Approach Dependencies Complexity Token Savings Persistence OpenAI-Compatible
LangChain BufferMemory langchain (~50MB) Low None No Yes
LangChain WindowMemory langchain (~50MB) Low Medium No Yes
LangChain SummaryMemory langchain (~50MB) Medium High No (DIY) Yes
LlamaIndex llama-index (~100MB) Medium Medium No (DIY) Yes
MemGPT/Letta letta (~200MB) Very High Very High Yes Yes (complex)
ChromaDB chromadb (~20MB) Medium Medium Yes Yes
Qdrant qdrant (~30MB) High Medium Yes Yes
Rolling Summary (DIY) None Low High Yes (SQLite) Yes

RECOMMENDATION

Use Simple Rolling Summary (Option 5) for MeshAI because:

  1. Zero dependencies - No LangChain, LlamaIndex, or vector stores
  2. Works with current stack - Uses existing AsyncOpenAI client and SQLite
  3. Significant efficiency gains - Keeps last 4-6 exchanges + summary of older messages
  4. Persistent - Summaries stored in SQLite, survive restarts
  5. Simple to tune - Two params: window_size and summarize_threshold
  6. OpenAI-compatible - Works with LiteLLM, local models, anything
  7. Lightweight - ~100 lines of code

Implementation Steps

  1. Add SimpleRollingSummary class (shown above)
  2. Add summary table to SQLite schema
  3. Modify OpenAIBackend.generate() to use _memory.get_context_messages()
  4. Add summary storage methods to ConversationHistory
  5. Configure: window_size=4 (8 messages), summarize_threshold=10

Expected Performance

Before (full history):

  • 20 message pairs = ~3000 tokens sent every request
  • Latency: higher, costs more

After (rolling summary):

  • Summary (~100 tokens) + 4 recent pairs (~400 tokens) = ~500 tokens
  • 83% token reduction for long conversations
  • Faster responses, lower costs

When to Consider Alternatives

  • Vector stores (ChromaDB): If you need semantic search across users or topics
  • LangChain SummaryMemory: If you want a batteries-included solution (accept dependency)
  • MemGPT: If conversations become complex multi-day dialogues (they won't on mesh)

Example Usage

# Initialize
backend = OpenAIBackend(config, api_key)

# First few messages - full history sent
await backend.generate(
    messages=[
        {"role": "user", "content": "What's the weather?"},
        {"role": "assistant", "content": "It's sunny!"},
        {"role": "user", "content": "Should I bring an umbrella?"},
        {"role": "assistant", "content": "No need, it's clear!"},
        # ... 6 more exchanges ...
    ],
    system_prompt="You are a helpful assistant.",
    user_id="!abc123",
)

# After 10+ messages - summary + recent sent
# Context sent to LLM:
# [
#   {"role": "system", "content": "Previous conversation summary: User asked about weather and outdoor activities.

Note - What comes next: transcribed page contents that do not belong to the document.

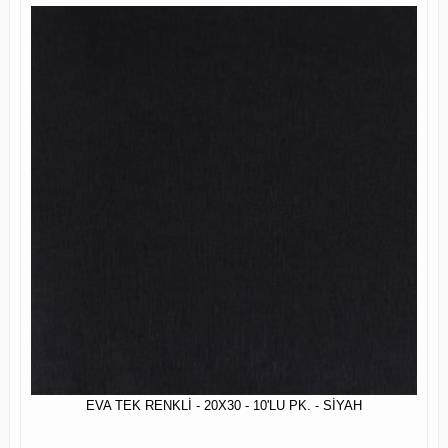
EVA TEK RENKLİ - 20X30 - 10'LU PK. - SİYAH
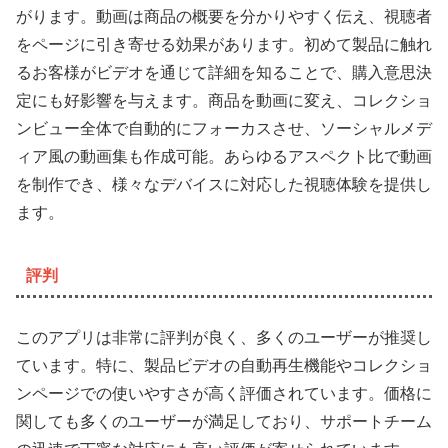
がります。動画は商品の概要を分かりやすく伝え、視聴者
をページに引き寄せる効果があります。初めて製品に触れ
るお客様がビデオを通じて詳細を知ることで、購入意思決
定にも好影響を与えます。商品を動画に変え、コレクショ
ンビュー全体で自動的にフォーカスさせ、ソーシャルメデ
ィア風の動画集も作成可能。あらゆるアスペクト比で動画
を制作でき、様々なデバイスに対応した視聴体験を提供し
ます。
評判
このアプリは非常に評判が良く、多くのユーザーが推奨し
ています。特に、製品ビデオの自動再生機能やコレクショ
ンページでの使いやすさが高く評価されています。価格に
関しても多くのユーザーが満足しており、サポートチーム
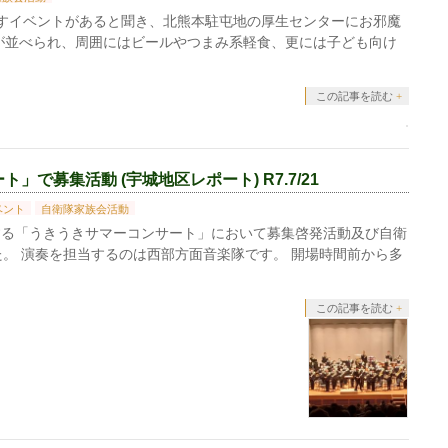
すイベントがあると聞き、北熊本駐屯地の厚生センターにお邪魔
が並べられ、周囲にはビールやつまみ系軽食、更には子ども向け
この記事を読む
で募集活動 (宇城地区レポート) R7.7/21
ベント
自衛隊家族会活動
する「うきうきサマーコンサート」において募集啓発活動及び自衛
た。 演奏を担当するのは西部方面音楽隊です。 開場時間前から多
この記事を読む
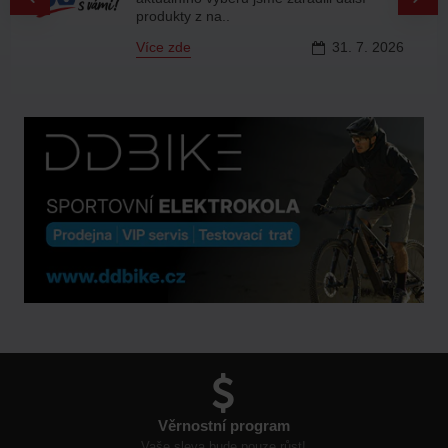
produkty z na..
Více zde
31.
7.
2026
Věrnostní program
Vaše sleva bude pouze růst!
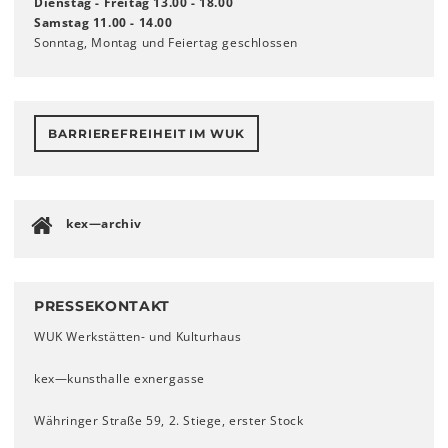
Dienstag - Freitag 13.00 - 18.00
Samstag 11.00 - 14.00
Sonntag, Montag und Feiertag geschlossen
BARRIEREFREIHEIT IM WUK
kex—archiv
PRESSEKONTAKT
WUK Werkstätten- und Kulturhaus
kex—kunsthalle exnergasse
Währinger Straße 59, 2. Stiege, erster Stock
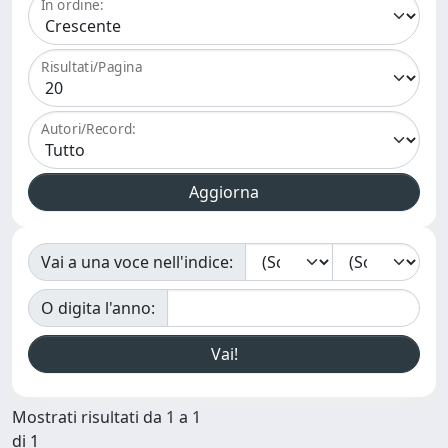
In ordine:
Risultati/Pagina
Autori/Record:
Vai a una voce nell'indice:
O digita l'anno:
Mostrati risultati da 1 a 1
di 1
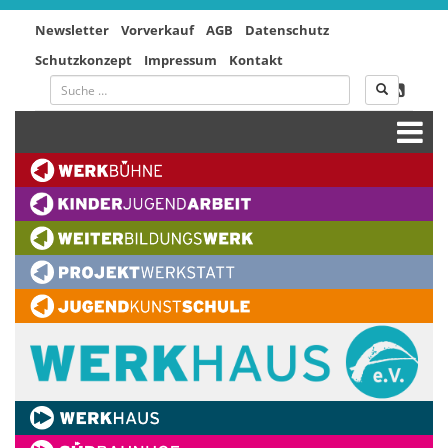
Newsletter
Vorverkauf
AGB
Datenschutz
Schutzkonzept
Impressum
Kontakt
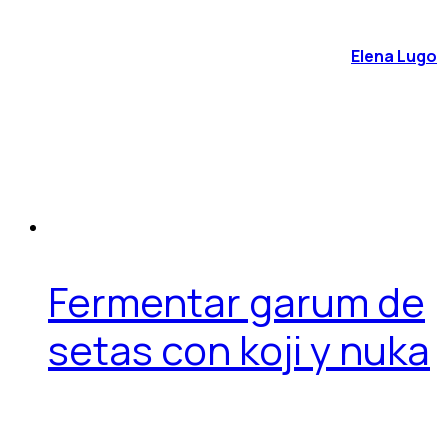
Elena Lugo
Fermentar garum de
setas con koji y nuka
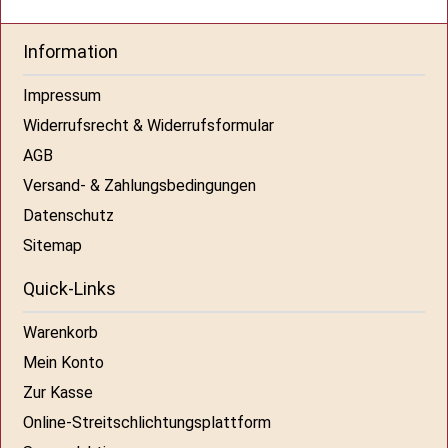
Information
Impressum
Widerrufsrecht & Widerrufsformular
AGB
Versand- & Zahlungsbedingungen
Datenschutz
Sitemap
Quick-Links
Warenkorb
Mein Konto
Zur Kasse
Online-Streitschlichtungsplattform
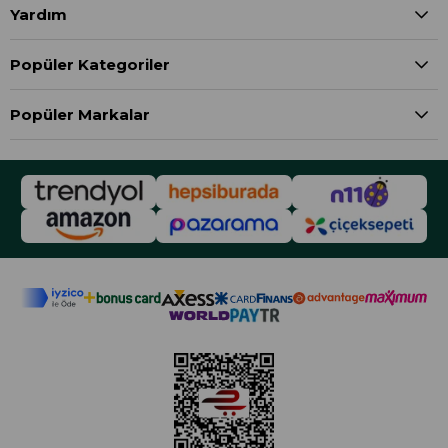
Yardım
Popüler Kategoriler
Popüler Markalar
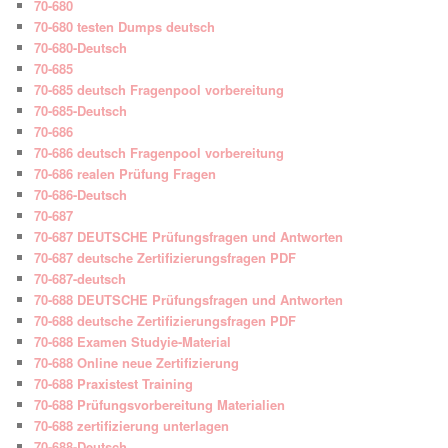
70-680
70-680 testen Dumps deutsch
70-680-Deutsch
70-685
70-685 deutsch Fragenpool vorbereitung
70-685-Deutsch
70-686
70-686 deutsch Fragenpool vorbereitung
70-686 realen Prüfung Fragen
70-686-Deutsch
70-687
70-687 DEUTSCHE Prüfungsfragen und Antworten
70-687 deutsche Zertifizierungsfragen PDF
70-687-deutsch
70-688 DEUTSCHE Prüfungsfragen und Antworten
70-688 deutsche Zertifizierungsfragen PDF
70-688 Examen Studyie-Material
70-688 Online neue Zertifizierung
70-688 Praxistest Training
70-688 Prüfungsvorbereitung Materialien
70-688 zertifizierung unterlagen
70-688-Deutsch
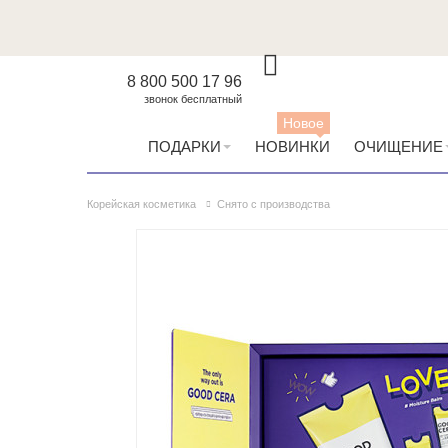
8 800 500 17 96
звонок бесплатный
Новое
ПОДАРКИ
НОВИНКИ
ОЧИЩЕНИЕ
Корейская косметика
Снято с производства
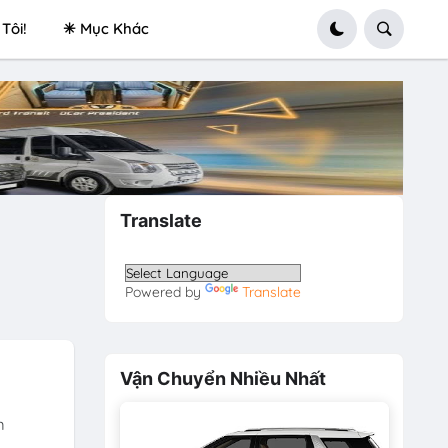
Tôi!
✳ Mục Khác
Translate
Powered by
Translate
Vận Chuyển Nhiều Nhất
m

Confirmed sunny weather, no rain expected."},
#   {"role": "user", "content": "Should I bring an umbrella?"},
#   {"role": "assistant", "content": "No need, it's clear!"},
#   ... (last 4 exchanges)
# ]

Code Files to Modify

  1. meshai/memory.py (NEW) - Add SimpleRollingSummary class
  2. meshai/history.py - Add summary storage methods + table schema
  3. meshai/backends/openai_backend.py - Integrate memory manager
  4. meshai/responder.py - Pass user_id to backend.generate()
  5. meshai/config.py - Add config for window_size, summarize_threshold

Let me know if you want me to implement this!